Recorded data
* * *

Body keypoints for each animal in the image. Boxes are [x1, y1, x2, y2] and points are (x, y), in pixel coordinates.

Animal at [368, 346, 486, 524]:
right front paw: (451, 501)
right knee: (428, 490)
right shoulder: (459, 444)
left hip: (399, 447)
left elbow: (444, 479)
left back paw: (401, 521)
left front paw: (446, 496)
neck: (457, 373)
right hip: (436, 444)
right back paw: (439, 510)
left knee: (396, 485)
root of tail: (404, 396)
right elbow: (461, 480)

* * *

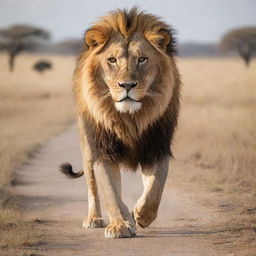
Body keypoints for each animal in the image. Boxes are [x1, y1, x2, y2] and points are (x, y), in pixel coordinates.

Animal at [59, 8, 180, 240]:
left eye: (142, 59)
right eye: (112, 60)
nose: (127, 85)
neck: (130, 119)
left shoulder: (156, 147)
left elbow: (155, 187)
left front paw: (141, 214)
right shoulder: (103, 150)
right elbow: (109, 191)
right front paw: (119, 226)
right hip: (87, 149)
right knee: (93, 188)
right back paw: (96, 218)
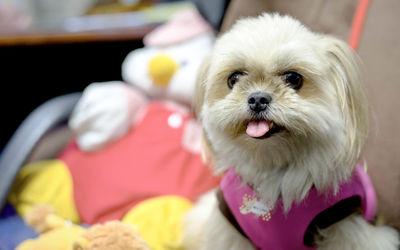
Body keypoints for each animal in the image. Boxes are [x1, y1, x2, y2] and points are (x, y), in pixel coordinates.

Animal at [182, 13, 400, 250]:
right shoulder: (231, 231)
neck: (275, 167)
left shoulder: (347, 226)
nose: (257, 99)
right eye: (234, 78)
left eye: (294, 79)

* * *

Task to carry out: I need every line of the data that has the word "shoulder"; please list them.

Output for this task:
right shoulder: (459, 444)
left shoulder: (156, 147)
right shoulder: (103, 150)
right shoulder: (231, 231)
left shoulder: (347, 226)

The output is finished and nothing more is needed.